ASSIGNMENT — Transcribe the passage about the 8 Letters Tour, starting at "The 8 Letters" and ending with "announced in July.", including those closing words.

TEXT BLOCK —
The 8 Letters Tour was the fourth headlining concert tour by American boy band Why Don't We, in support of their first studio album, 8 Letters (2018). The tour began in Phoenix, Arizona at the Comerica Theatre on March 20, 2019, and concluded in Auckland, New Zealand at Spark Arena on November 29, 2019.

Background and development 
Following the release of 8 Letters, Why Don't We announced they would embark on their fourth headlining concert tour, following the Taking You Tour, (2017), the Something Different Tour (2017),  and the "Invitation Tour" (2018). Dates were first announced for North America in September 2018, with the tour beginning in March and ending in April. In February 2019, the band announced more North American dates, beginning in July and ending in August. In June, dates in Australia and New Zealand were added. Dates for Asia were announced in July.

Eben was announced as the band's opening act for all North American shows as well as the first Asian leg. In June, it was announced he would open on the Oceania leg. Brynn Elliot was an opener for all shows of the first North American leg aside from the Honolulu show. Taylor Grey was announced as an opener for some European shows.

EXTRACTED MATERIAL —
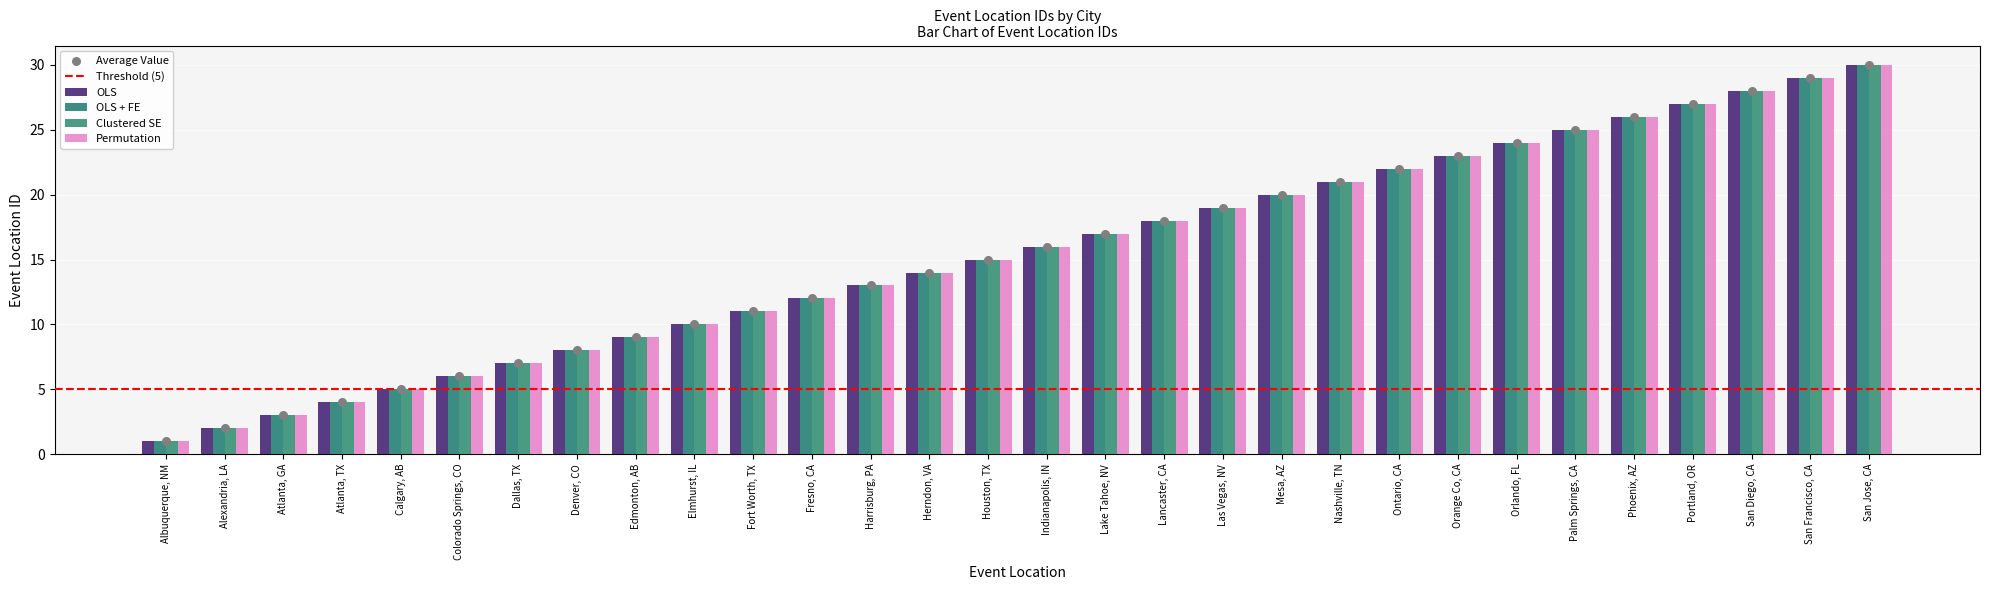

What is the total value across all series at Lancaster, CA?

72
--
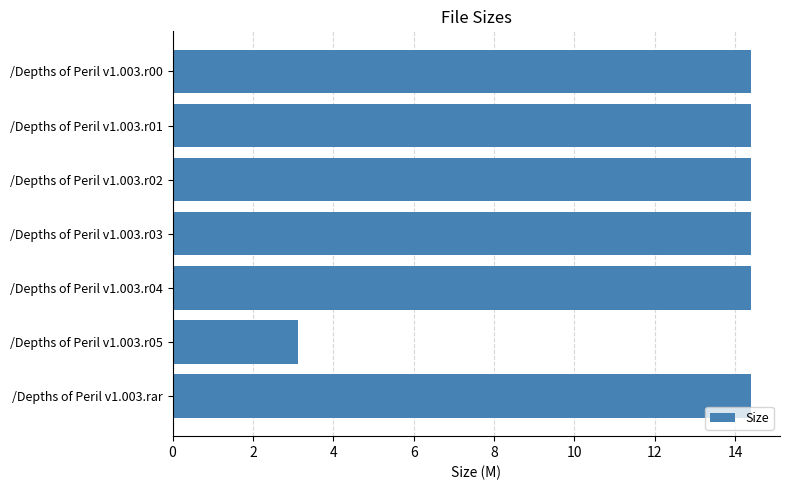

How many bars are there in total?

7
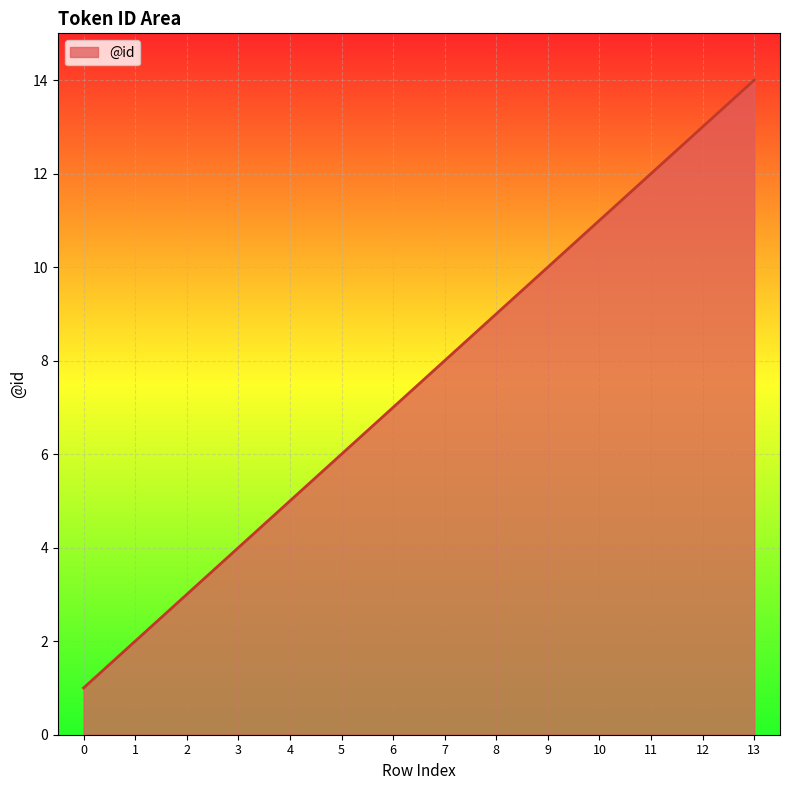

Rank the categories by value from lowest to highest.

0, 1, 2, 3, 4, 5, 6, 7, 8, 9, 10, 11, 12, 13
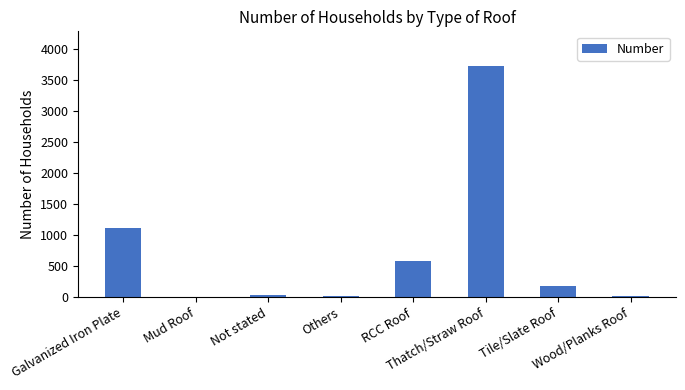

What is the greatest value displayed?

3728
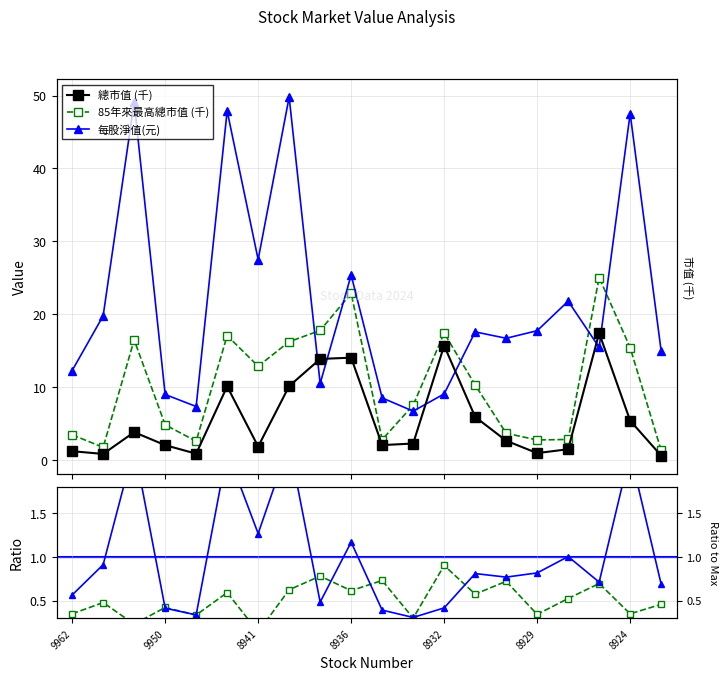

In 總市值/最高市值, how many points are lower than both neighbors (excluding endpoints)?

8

FINISHED EXERCISE —
The 8 Letters Tour was the fourth headlining concert tour by American boy band Why Don't We, in support of their first studio album, 8 Letters (2018). The tour began in Phoenix, Arizona at the Comerica Theatre on March 20, 2019, and concluded in Auckland, New Zealand at Spark Arena on November 29, 2019.

Background and development 
Following the release of 8 Letters, Why Don't We announced they would embark on their fourth headlining concert tour, following the Taking You Tour, (2017), the Something Different Tour (2017),  and the "Invitation Tour" (2018). Dates were first announced for North America in September 2018, with the tour beginning in March and ending in April. In February 2019, the band announced more North American dates, beginning in July and ending in August. In June, dates in Australia and New Zealand were added. Dates for Asia were announced in July.